Révélation lyrique de l’année aux Victoires de la musique classique en 2016, Elsa Dreisig griffait publiquement lors de la remise des récompenses son image de jeune fille sage : « Jamais je ne me soumettrai ni aux avis extérieurs ni aux certitudes toutes faites dictées par une loi venue de je ne sais où et qui ne peuvent, à mon sens, que ruiner la création ». Effronterie d’une enfant trop gâtée ?
Née de parents chanteurs, bête à concours bardée de prix, elle s’apprêtait alors à rejoindre la troupe du Staatsoper Berlin, nouvelle étape dans un parcours que tous s’accordaient à trouver prometteur. A raison. Depuis elle a notamment chanté Pamina dans La Flûte enchantée à Paris, Musetta dans La Bohème à Zurich, Micaëla dans Carmen à Aix-en-Provence, Violetta dans La traviata à Berlin il y a peu de jours. Ce palmarès ne semble pas avoir entamé sa détermination frondeuse. Pour preuve, le programme de son « Instant lyrique » envisagé comme un hommage à John Coltrane, saxophoniste et compositeur de jazz aussi connu des amateurs d’art lyrique que Placido Domingo l’est des fans de hard rock. Quatre parties entrecoupées de lecture de textes signés Gary, Rilke ou encore Cohen par le jeune comédien Lorenzo Lefebvre, défient les règles du récital. Nina Simone, Wagner, Berio, Debussy, Nat King Cole – entre autres –, enchainés sans logique apparente, achèvent de brouiller les cartes. « Il n’y a rien à comprendre au programme de ce soir » prévient une note d’intention. Nouvelle impertinence ?
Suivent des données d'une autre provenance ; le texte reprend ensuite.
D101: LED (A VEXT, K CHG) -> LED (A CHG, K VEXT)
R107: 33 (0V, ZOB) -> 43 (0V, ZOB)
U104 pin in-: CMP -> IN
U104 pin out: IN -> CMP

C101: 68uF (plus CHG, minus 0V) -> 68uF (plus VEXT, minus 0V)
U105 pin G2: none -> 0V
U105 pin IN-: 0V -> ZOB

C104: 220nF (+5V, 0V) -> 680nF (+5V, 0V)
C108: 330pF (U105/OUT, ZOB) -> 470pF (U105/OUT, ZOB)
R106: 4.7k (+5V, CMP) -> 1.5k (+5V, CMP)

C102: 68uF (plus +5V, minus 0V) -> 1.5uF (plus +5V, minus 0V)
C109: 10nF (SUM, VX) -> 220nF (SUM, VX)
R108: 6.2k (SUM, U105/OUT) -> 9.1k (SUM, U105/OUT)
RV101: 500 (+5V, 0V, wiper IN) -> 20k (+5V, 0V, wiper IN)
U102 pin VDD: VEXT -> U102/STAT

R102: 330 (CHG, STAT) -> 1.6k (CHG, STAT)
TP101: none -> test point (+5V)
Non, c’est qu’à l’exemple d’Ella Fitzgerald, Elsa a ce « je ne sais quoi » chanté par France Gall. Elle a la volonté de surprendre et le courage de cette volonté. Proposer un programme original et personnel, dût-il déconcerter un public plus habitué à Schubert qu’à Ray Charles. Entrer sur scène non par la coulisse mais par la salle, en chaloupant, la voix quasiment à nu sur « Nature Boy », un standard de jazz immortalisé par Nat King Cole. Conclure la soirée par la Mort d’Isolde, sommet escaladé d’ordinaire par des sopranos casquées d’acier, et apporter à cet air que l’on a entendu chanter par les plus grandes voix une candeur apaisante, comme un contrepoison au venin wagnérien.
Elsa, elle a l’audace aussi de se mesurer à des songs dont la concession semblait attribuée à perpétuité aux reines et rois du genre – Nina Simone, Ray Charles… – sans que la comparaison ne tourne à son désavantage, parce qu’il n’y a pas lieu de comparer. Aidée de Karolos Zouganelis, accompagnateur attentif dont le toucher percussif préfère Gershwin à Liszt, Elsa sait imposer son style. Elle a non seulement acquis le swing et le scat que l’on penserait – à tort – étranger à une voix de soprano lyrique formée au répertoire classique ; elle a aussi une fraicheur et une sincérité qui – souhaitons-le – ne sont pas l’apanage de son âge (bientôt 27 ans !)
Elsa, elle a la double nationalité franco-danoise qui lui rend naturelles les Ariettes oubliées de Debussy tout comme les Hjertets melodier de Grieg (sur des textes d’Andersen). Les mots gagneraient à plus de couleurs mais le texte reste intelligible, qu’il s’agisse d’interpeller d’une voix pure le « Rossignolet du bois » transcrit par Berio ou en bis de déclarer à un public ravi – « Jeg Elsker Dig » (je vous aime).
Elsa, elle a un timbre que l’on peut trouver froid mais sur lequel la chaleur des musiques afro-américaines a déposé des reflets cuivrés, une longueur confortable, une ligne continue. Elle a une musicalité évidente et une justesse d’intonation que mettent en vain à l’épreuve « La chevelure » de Debussy ou « Liebesode », un des sept Lieder de jeunesse d’Alban Berg.
Elsa, comme Ella, elle a « ce don du ciel qui la rend belle ».